Jean-Paul Hamon s'est aussi déclaré "impressionné" par le cabinet de médecins généralistes qu'il a visité. "J'ai été impressionné de voir que les patients passaient leur carte de santé au secrétariat et étaient enregistrés directement avant de se rendre à la salle d'attente. J'ai vu des médecins qui avaient les moyens d'exercer dans des locaux corrects et avec des horaires nettement inférieurs à la moyenne en France", a-t-il aussi raconté.

Il a reconnu que le Danemark appliquait le tiers payant total mais dans un système où les médecins ont un rôle "central", une "vraie collaboration avec l'hôpital" et "ont des revenus autrement plus importants que les médecins généralistes français", a-t-il souligné en trouvant le système danois "extrêmement séduisant".

Désaccords sur le chemin parcouru en France

Le président de la Fédération hospitalière de France (FHF), Frédéric Valletoux, et le député Thomas Mesnier, présents à la table ronde, ont reconnu qu'ils ne s'étaient pas rendus au Danemark mais ont considéré que la France s'orientait vers un tel système.

Frédéric Valletoux a observé que l'objectif de la réforme française était d'instaurer un système de graduation des soins et en particulier de "réhabiliter et reconstruire un système de soin de proximité".

"La grande fragilité, c'est la proximité et l'accès aux soins des Français", a insisté le président de la FHF qui a estimé que cela concernait aussi l'hôpital que la médecine libérale.

"Les Danois ont de l'avance sur nous", a reconnu le député et médecin urgentiste Thomas Mesnier.

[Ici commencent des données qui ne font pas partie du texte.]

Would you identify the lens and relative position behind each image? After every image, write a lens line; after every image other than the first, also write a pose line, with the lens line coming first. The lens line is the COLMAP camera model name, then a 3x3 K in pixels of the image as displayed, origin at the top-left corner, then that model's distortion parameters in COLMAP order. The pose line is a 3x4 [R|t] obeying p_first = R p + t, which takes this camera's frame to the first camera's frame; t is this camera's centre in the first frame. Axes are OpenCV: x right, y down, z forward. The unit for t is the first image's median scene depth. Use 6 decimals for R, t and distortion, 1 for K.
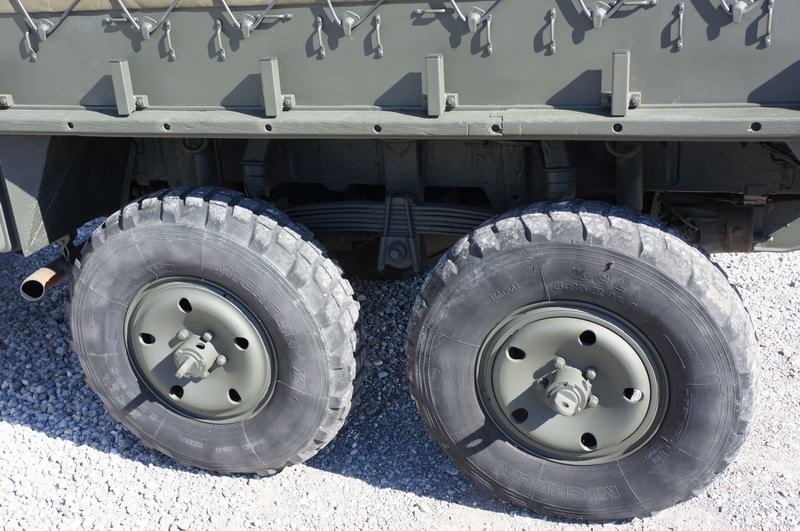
lens RADIAL K [[957.7, 0, 400.0], [0, 957.7, 265.5], [0, 0, 1]] dist [0.006550, 0.330269]
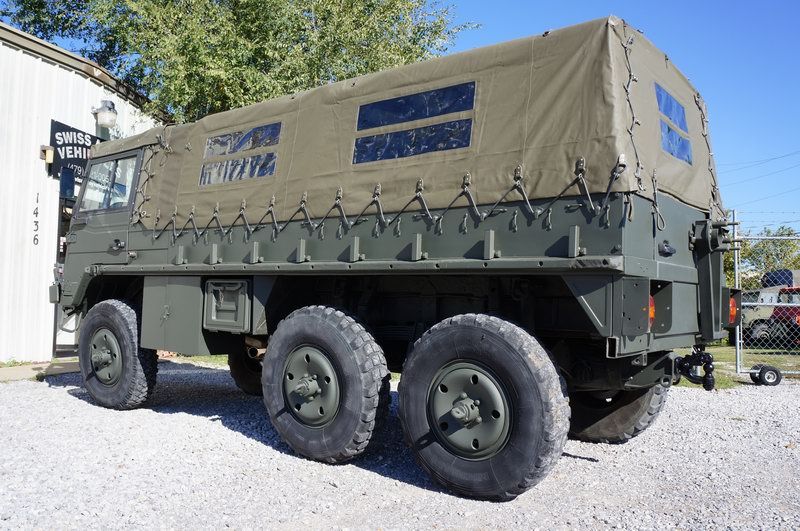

"On a toutefois fait des choses depuis 19 ans", comme créer les agences régionales de santé (ARS) "avec une organisation déconcentrée sur les territoires", a-t-il souligné.

Il a ajouté que de "nouvelles étapes" arrivaient, notamment avec l'organisation des communautés professionnelles territoriales de santé (CPTS) autour de la médecine de ville, en vue d'instaurer un "maillage au plus près du territoire sur le plan de l'organisation des soins".

Le président de la FMF s'est élevé contre la comparaison entre la réforme lancée en France et le système danois, considérant notamment que les CPTS constituaient "la victoire de l'administration".

"Il faut supprimer la concurrence entre la ville et l'hôpital mais il faut que le gens qui nous gouvernent sachent quel métier fait le médecin généraliste et qu'ils ne pensent pas que la médecine générale est une section de bobologie", a-t-il souligné. Or, pour lui, "c'est cela que l'on voit" avec les nouvelles tâches qui sont confiées aux infirmières ou pharmaciens, s'est-il insurgé.

S'agissant du travail entamé pour définir les nouveaux hôpitaux de proximité, Jean-Paul Hamon a indiqué que son organisation avait été invitée "seulement à la troisième réunion" au ministère. "Et on a découvert que ces hôpitaux étaient présentés comme le premier recours", a-t-il dénoncé.

"Dans le système où le médecin généraliste est le premier étage d'entrée, cela veut dire qu'il assume des missions de service public, participe à la permanence des soins et prend en charge des patients qu'il n'a pas forcément envie de prendre en charge", lui a rétorqué Frédéric Valletoux. "Qui a des droits a aussi des devoirs", a-t-il insisté.

"On veut bosser avec l'hôpital mais il faut nous donner les moyens", lui a répondu Jean-Paul Hamon.

En conclusion, la directrice adjointe de la santé au Danemark a indiqué qu'elle n'acceptait pas l'argument selon lequel le modèle danois ne pouvait être dupliqué en France du fait de la différence de taille entre les deux pays.

Pour elle, c'est "la complexité de la France", avec ses 36.000 communes, "qui fait que vous ne pouvez pas changer". "Si vous gardez 36.000 municipalités, je ne comprends pas comment vous allez faire cette réforme", "mais vous allez la faire, car vous êtes obligés", a-t-elle assuré.